Stored data =
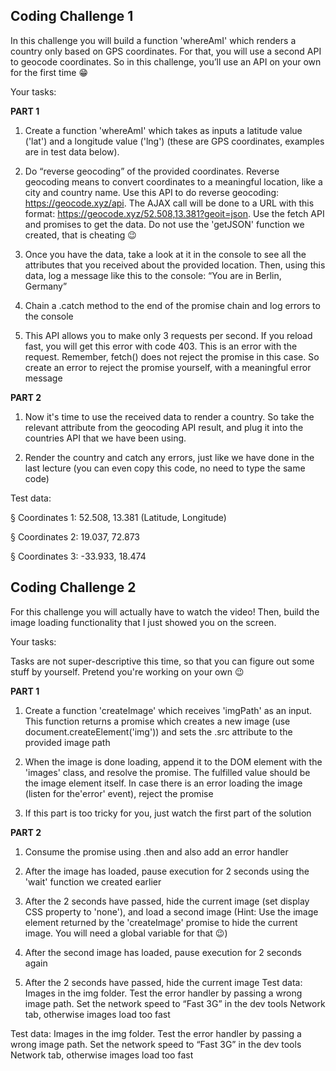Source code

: ## Coding Challenge 1

In this challenge you will build a function 'whereAmI' which renders a country only based on GPS coordinates. For that, you will use a second API to geocode coordinates. So in this challenge, you’ll use an API on your own for the first time 😁

Your tasks:

**PART 1**

1. Create a function 'whereAmI' which takes as inputs a latitude value ('lat') and a longitude value ('lng') (these are GPS coordinates, examples are in test data below).

2. Do “reverse geocoding” of the provided coordinates. Reverse geocoding means to convert coordinates to a meaningful location, like a city and country name. Use this API to do reverse geocoding: https://geocode.xyz/api. The AJAX call will be done to a URL with this format: https://geocode.xyz/52.508,13.381?geoit=json. Use the fetch API and promises to get the data. Do not use the 'getJSON' function we created, that is cheating 😉

3. Once you have the data, take a look at it in the console to see all the attributes that you received about the provided location. Then, using this data, log a message like this to the console: “You are in Berlin, Germany”

4. Chain a .catch method to the end of the promise chain and log errors to the console

5. This API allows you to make only 3 requests per second. If you reload fast, you will get this error with code 403. This is an error with the request. Remember, fetch() does not reject the promise in this case. So create an error to reject the promise yourself, with a meaningful error message

**PART 2**

1. Now it's time to use the received data to render a country. So take the relevant attribute from the geocoding API result, and plug it into the countries API that we have been using.

2. Render the country and catch any errors, just like we have done in the last lecture (you can even copy this code, no need to type the same code)

Test data:

§ Coordinates 1: 52.508, 13.381 (Latitude, Longitude)

§ Coordinates 2: 19.037, 72.873

§ Coordinates 3: -33.933, 18.474

## Coding Challenge 2

For this challenge you will actually have to watch the video! Then, build the image loading functionality that I just showed you on the screen.

Your tasks:

Tasks are not super-descriptive this time, so that you can figure out some stuff by yourself. Pretend you're working on your own 😉

**PART 1**

1. Create a function 'createImage' which receives 'imgPath' as an input. This function returns a promise which creates a new image (use document.createElement('img')) and sets the .src attribute to the provided image path

2. When the image is done loading, append it to the DOM element with the 'images' class, and resolve the promise. The fulfilled value should be the image element itself. In case there is an error loading the image (listen for the'error' event), reject the promise

3. If this part is too tricky for you, just watch the first part of the solution

**PART 2**

1. Consume the promise using .then and also add an error handler

2. After the image has loaded, pause execution for 2 seconds using the 'wait' function we created earlier

3. After the 2 seconds have passed, hide the current image (set display CSS property to 'none'), and load a second image (Hint: Use the image element returned by the 'createImage' promise to hide the current image. You will
need a global variable for that 😉)

4. After the second image has loaded, pause execution for 2 seconds again

5. After the 2 seconds have passed, hide the current image
Test data: Images in the img folder. Test the error handler by passing a wrong
image path. Set the network speed to “Fast 3G” in the dev tools Network tab, otherwise images load too fast

Test data: Images in the img folder. Test the error handler by passing a wrong image path. Set the network speed to “Fast 3G” in the dev tools Network tab, otherwise images load too fast
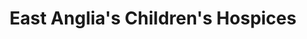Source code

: ---
title: "East Anglia's Children's Hospices"
url: /colchester/east-anglias-childrens-hospices/
shop: charity
---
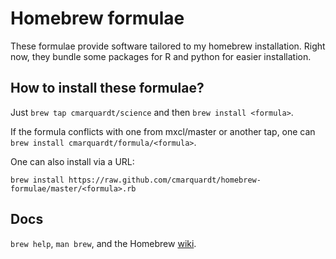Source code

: Homebrew formulae
=================

These formulae provide software tailored to my homebrew installation. Right now, they bundle some packages for R and python for easier installation.


How to install these formulae?
------------------------------

Just `brew tap cmarquardt/science` and then `brew install <formula>`.

If the formula conflicts with one from mxcl/master or another tap, one can `brew install cmarquardt/formula/<formula>`.

One can also install via a URL:

    brew install https://raw.github.com/cmarquardt/homebrew-formulae/master/<formula>.rb


Docs
----
`brew help`, `man brew`, and the Homebrew [wiki][].

[wiki]:http://wiki.github.com/mxcl/homebrew

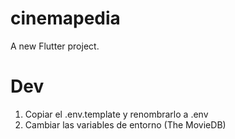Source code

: # cinemapedia

A new Flutter project.

# Dev

1. Copiar el .env.template y renombrarlo a .env
2. Cambiar las variables de entorno (The MovieDB)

Problem details = Set down the records precisely as they appear. Any picture stays out.

Expected output =
Source code

: ## Coding Challenge 1

In this challenge you will build a function 'whereAmI' which renders a country only based on GPS coordinates. For that, you will use a second API to geocode coordinates. So in this challenge, you’ll use an API on your own for the first time 😁

Your tasks:

**PART 1**

1. Create a function 'whereAmI' which takes as inputs a latitude value ('lat') and a longitude value ('lng') (these are GPS coordinates, examples are in test data below).

2. Do “reverse geocoding” of the provided coordinates. Reverse geocoding means to convert coordinates to a meaningful location, like a city and country name. Use this API to do reverse geocoding: https://geocode.xyz/api. The AJAX call will be done to a URL with this format: https://geocode.xyz/52.508,13.381?geoit=json. Use the fetch API and promises to get the data. Do not use the 'getJSON' function we created, that is cheating 😉

3. Once you have the data, take a look at it in the console to see all the attributes that you received about the provided location. Then, using this data, log a message like this to the console: “You are in Berlin, Germany”

4. Chain a .catch method to the end of the promise chain and log errors to the console

5. This API allows you to make only 3 requests per second. If you reload fast, you will get this error with code 403. This is an error with the request. Remember, fetch() does not reject the promise in this case. So create an error to reject the promise yourself, with a meaningful error message

**PART 2**

1. Now it's time to use the received data to render a country. So take the relevant attribute from the geocoding API result, and plug it into the countries API that we have been using.

2. Render the country and catch any errors, just like we have done in the last lecture (you can even copy this code, no need to type the same code)

Test data:

§ Coordinates 1: 52.508, 13.381 (Latitude, Longitude)

§ Coordinates 2: 19.037, 72.873

§ Coordinates 3: -33.933, 18.474

## Coding Challenge 2

For this challenge you will actually have to watch the video! Then, build the image loading functionality that I just showed you on the screen.

Your tasks:

Tasks are not super-descriptive this time, so that you can figure out some stuff by yourself. Pretend you're working on your own 😉

**PART 1**

1. Create a function 'createImage' which receives 'imgPath' as an input. This function returns a promise which creates a new image (use document.createElement('img')) and sets the .src attribute to the provided image path

2. When the image is done loading, append it to the DOM element with the 'images' class, and resolve the promise. The fulfilled value should be the image element itself. In case there is an error loading the image (listen for the'error' event), reject the promise

3. If this part is too tricky for you, just watch the first part of the solution

**PART 2**

1. Consume the promise using .then and also add an error handler

2. After the image has loaded, pause execution for 2 seconds using the 'wait' function we created earlier

3. After the 2 seconds have passed, hide the current image (set display CSS property to 'none'), and load a second image (Hint: Use the image element returned by the 'createImage' promise to hide the current image. You will
need a global variable for that 😉)

4. After the second image has loaded, pause execution for 2 seconds again

5. After the 2 seconds have passed, hide the current image
Test data: Images in the img folder. Test the error handler by passing a wrong
image path. Set the network speed to “Fast 3G” in the dev tools Network tab, otherwise images load too fast

Test data: Images in the img folder. Test the error handler by passing a wrong image path. Set the network speed to “Fast 3G” in the dev tools Network tab, otherwise images load too fast
Source code

: ---
title: "East Anglia's Children's Hospices"
url: /colchester/east-anglias-childrens-hospices/
shop: charity
---
Source code

: Homebrew formulae
=================

These formulae provide software tailored to my homebrew installation. Right now, they bundle some packages for R and python for easier installation.


How to install these formulae?
------------------------------

Just `brew tap cmarquardt/science` and then `brew install <formula>`.

If the formula conflicts with one from mxcl/master or another tap, one can `brew install cmarquardt/formula/<formula>`.

One can also install via a URL:

    brew install https://raw.github.com/cmarquardt/homebrew-formulae/master/<formula>.rb


Docs
----
`brew help`, `man brew`, and the Homebrew [wiki][].

[wiki]:http://wiki.github.com/mxcl/homebrew

Source code

: # cinemapedia

A new Flutter project.

# Dev

1. Copiar el .env.template y renombrarlo a .env
2. Cambiar las variables de entorno (The MovieDB)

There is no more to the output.